L’utilisation des moustiquaires imprégnés ne représente aucun danger pour la population. Mais les techniques utilisées pour l’imprégnation peuvent exposer les manipulateurs à des risques d’intoxication.   

En Afrique subsaharienne, le Mali fait partie des pays qui souffrent toujours du paludisme, selon un rapport de 2018 de l’Organisation mondiale de la santé (OMS).tte maladie est un véritable problème de santé publique à cause du nombre de décès élevé parmi les enfants et les femmes enceintes. Le ministère malien de la Santé et des Affaires sociales dénombrait environ 1 700 décès en 2018.

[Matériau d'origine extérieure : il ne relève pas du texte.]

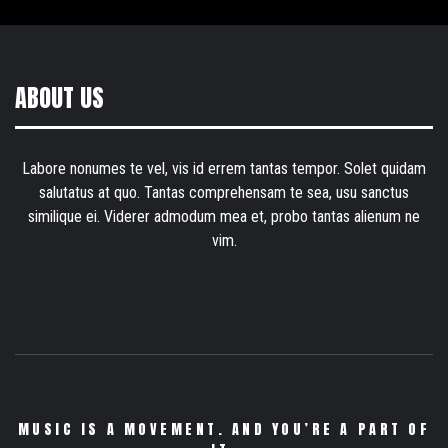
ABOUT US
Labore nonumes te vel, vis id errem tantas tempor. Solet quidam
salutatus at quo. Tantas comprehensam te sea, usu sanctus
similique ei. Viderer admodum mea et, probo tantas alienum ne
vim.
MUSIC IS A MOVEMENT. AND YOU’RE A PART OF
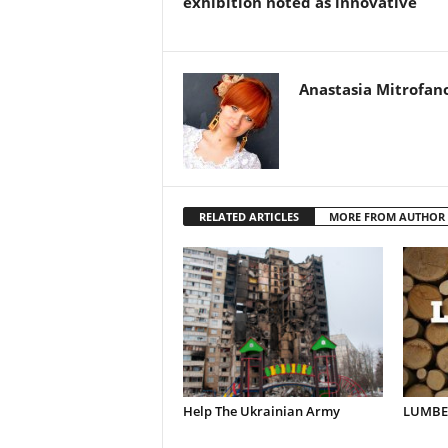
exhibition noted as innovative
Anastasia Mitrofan
RELATED ARTICLES
MORE FROM AUTHOR
Help The Ukrainian Army
LUMBER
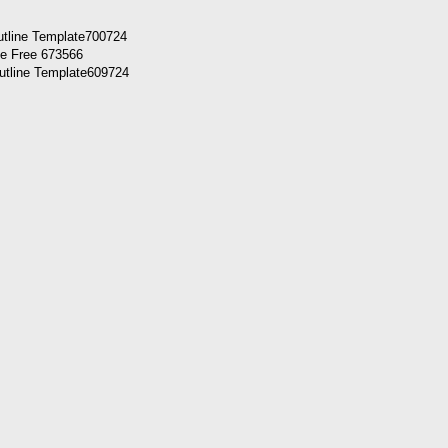
utline Template700724
utline Template609724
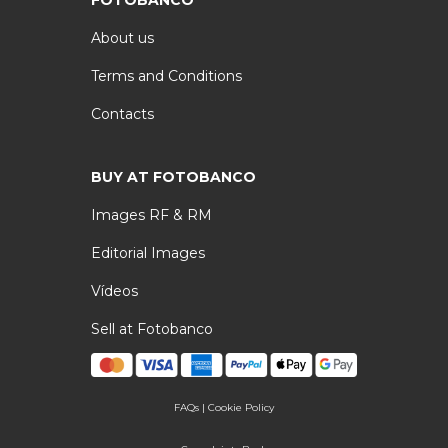
FOTOBANCO
About us
Terms and Conditions
Contacts
BUY AT FOTOBANCO
Images RF & RM
Editorial Images
Vídeos
Sell at Fotobanco
FAQs
|
Cookie Policy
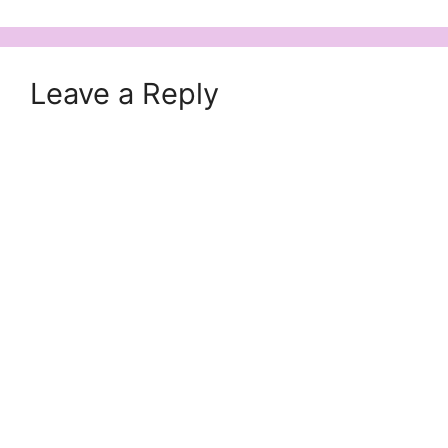
Leave a Reply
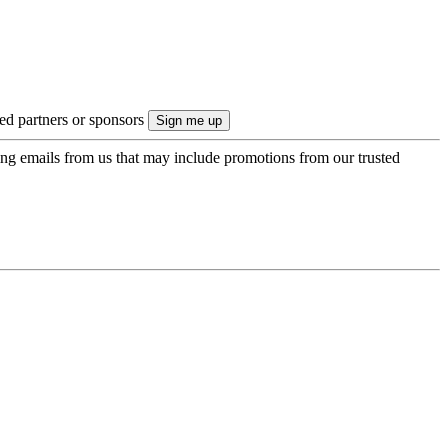
ted partners or sponsors
ing emails from us that may include promotions from our trusted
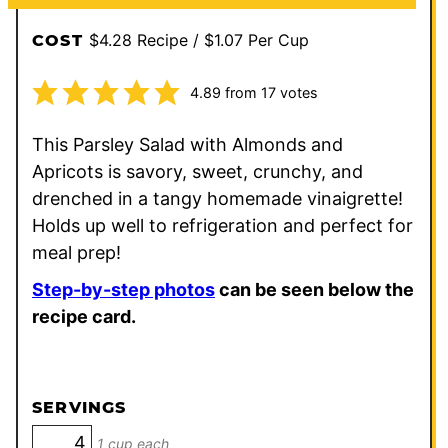
$4.28 Recipe / $1.07 Per Cup
COST
4.89
from
17
votes
This Parsley Salad with Almonds and
Apricots is savory, sweet, crunchy, and
drenched in a tangy homemade vinaigrette!
Holds up well to refrigeration and perfect for
meal prep!
Step-by-step photos
can be seen below the
recipe card.
SERVINGS
1 cup each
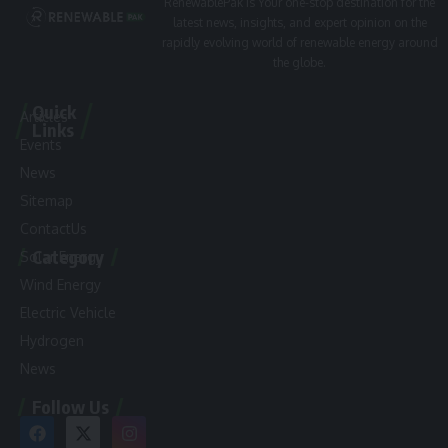
RenewablePak is Your one-stop destination for the
latest news, insights, and expert opinion on the
rapidly evolving world of renewable energy around
the globe.
Quick
Articles
Links
Events
News
Sitemap
ContactUs
Category
Solar Energy
Wind Energy
Electric Vehicle
Hydrogen
News
Follow Us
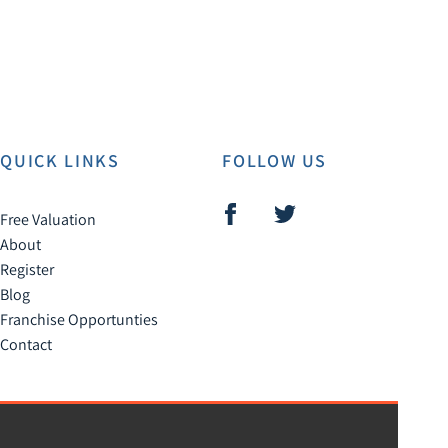
QUICK LINKS
FOLLOW US
Free Valuation
About
Register
Blog
Franchise Opportunties
Contact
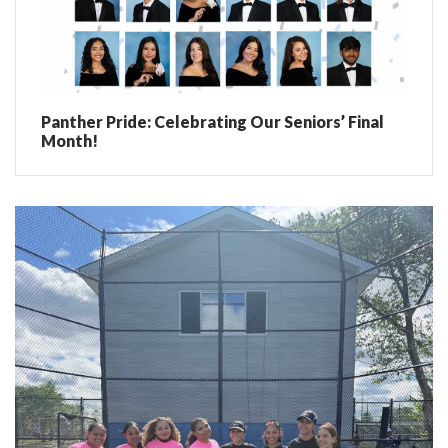
Panther Pride: Celebrating Our Seniors’ Final
Month!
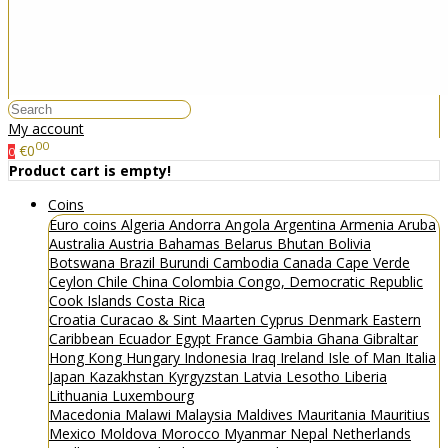
My account
00
€0
0
Product cart is empty!
Coins
Euro coins
Algeria
Andorra
Angola
Argentina
Armenia
Aruba
Australia
Austria
Bahamas
Belarus
Bhutan
Bolivia
Botswana
Brazil
Burundi
Cambodia
Canada
Cape Verde
Ceylon
Chile
China
Colombia
Congo, Democratic Republic
Cook Islands
Costa Rica
Croatia
Curacao & Sint Maarten
Cyprus
Denmark
Eastern
Caribbean
Ecuador
Egypt
France
Gambia
Ghana
Gibraltar
Hong Kong
Hungary
Indonesia
Iraq
Ireland
Isle of Man
Italia
Japan
Kazakhstan
Kyrgyzstan
Latvia
Lesotho
Liberia
Lithuania
Luxembourg
Macedonia
Malawi
Malaysia
Maldives
Mauritania
Mauritius
Mexico
Moldova
Morocco
Myanmar
Nepal
Netherlands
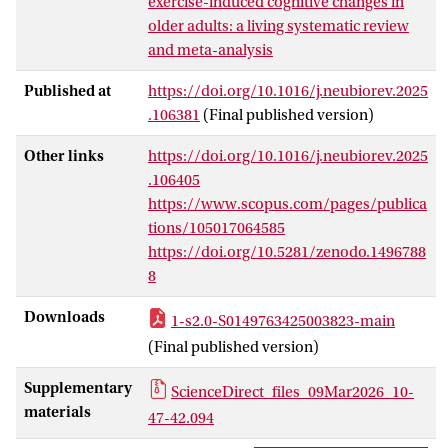
exercise-induced cognitive changes in
studies met inclusion criteria, reporting
older adults: a living systematic review
data on 7 neurotrophic, 11 pro-
and meta-analysis
inflammatory, and 2 anti-inflammatory
factors. A three-level meta-analysis
Published at
https://doi.org/10.1016/j.neubiorev.2025
revealed significantly improved cognitive
.106381
(Final published version)
performance post-exercise (SMD =
Other links
https://doi.org/10.1016/j.neubiorev.2025
0.579) and elevated neurotrophic factor
.106405
levels (SMD = 0.427) in exercise groups
https://www.scopus.com/pages/publica
compared to controls, but no significant
tions/105017064585
changes in pro-inflammatory or anti-
https://doi.org/10.5281/zenodo.1496788
inflammatory factor levels. Mediation
8
analysis using meta-analytic structural
equation modeling (MASEM) did not
Downloads
1-s2.0-S0149763425003823-main
detect significant indirect effects of
(Final published version)
myokines on cognition, with only limited
data (9 studies) reporting direct post-test
Supplementary
ScienceDirect_files_09Mar2026_10-
correlations between myokine levels and
materials
47-42.094
cognitive outcomes. Exercise improved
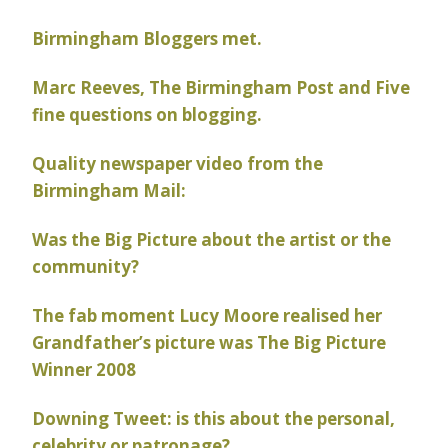
Birmingham Bloggers met.
Marc Reeves, The Birmingham Post and Five
fine questions on blogging.
Quality newspaper video from the
Birmingham Mail:
Was the Big Picture about the artist or the
community?
The fab moment Lucy Moore realised her
Grandfather’s picture was The Big Picture
Winner 2008
Downing Tweet: is this about the personal,
celebrity or patronage?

Pour y faire face, le pays fournit beaucoup de services, notamment la gratuité des soins pour les enfants de moins de 5 ans et les femmes enceintes, ou encore la distribution gratuite des moustiquaires imprégnées.

Les moustiquaires sont le premier choix

La lutte anti-vectorielle reste une composante importante de la stratégie globale de lutte contre le paludisme, selon l’OMS. Cette lutte est basée sur les pulvérisations intra-domiciliaires et la distribution des moustiquaires imprégnées d’insecticides.

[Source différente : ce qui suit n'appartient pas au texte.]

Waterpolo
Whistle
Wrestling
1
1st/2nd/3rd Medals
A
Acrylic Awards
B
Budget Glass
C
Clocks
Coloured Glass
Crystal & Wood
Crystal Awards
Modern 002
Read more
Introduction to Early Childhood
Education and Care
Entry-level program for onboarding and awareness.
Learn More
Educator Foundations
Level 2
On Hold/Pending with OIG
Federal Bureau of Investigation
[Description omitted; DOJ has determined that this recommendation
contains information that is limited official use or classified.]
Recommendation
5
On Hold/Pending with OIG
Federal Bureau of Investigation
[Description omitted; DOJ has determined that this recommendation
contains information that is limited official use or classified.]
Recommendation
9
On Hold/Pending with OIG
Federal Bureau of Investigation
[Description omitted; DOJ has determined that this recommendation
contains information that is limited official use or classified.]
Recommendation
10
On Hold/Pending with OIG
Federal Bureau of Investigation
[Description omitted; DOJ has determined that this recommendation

Mais elle suscite de plus en plus de méfiance. « Je n’ai pas eu de problème, mais beaucoup de personnes n’ont pas accepté que leurs familles soient pulvérisées. Ils font plus confiance à l’utilisation des moustiquaires, imprégnées ou non », affirme Hamidou Traoré, un jeune qui a participé, l’année dernière, à la campagne de pulvérisation de l’ONG ABT associates, financée par l’USAID dans le district sanitaire de Mopti.

Les experts et les scientifiques de l’Organisation mondiale de la santé (OMS) estiment que les moustiquaires imprégnées n’ont aucun effet nocif sur la santé des êtres humains, mais seulement pour les insectes. En effet, selon le Dr. Yaya Traoré, médecin généraliste, « les produits d’imprégnation sont des insecticides alliant un effet répulsif et un effet létal sur les insectes, et le plus souvent de la famille des pyréthrinoïdes à faible toxicité pour l’homme tels que la perméthrine, la deltaméthrine, la Lambdacyhalothrine et la cyfluthrine. »

Processus de décontamination et d’élimination

Cependant, pour réduire le risque d’intoxication dans la manipulation de ces produits lors des séances d’imprégnation, les agents de santé conseillent d’utiliser des moyens de protection comme le port des gants. Ensuite, après le traitement d’une moustiquaire, il faut rincer la bassine ayant servi pour l’imprégnation avec de l’eau et de verser cette eau dans les latrines ou dans un trou.

Quant aux matériels utilisés pour l’imprégnation, ils doivent subir un processus de décontamination et d’élimination. La décontamination se fait à trois niveaux avec les récipients de pesticides : vidange, rinçage et verser l’eau de rinçage dans une fosse. L’élimination consiste à les rendre inutilisables à d’autres fins (bidons, emballages plastiques…) en vue de les brûler.

La prise en compte et le respect de ces conseils des agents de santé peut sauver la vie de beaucoup de personnes humaines, mais aussi des animaux en leur évitant des contaminations toxiques avec les produits utilisés dans l’imprégnation des moustiquaires.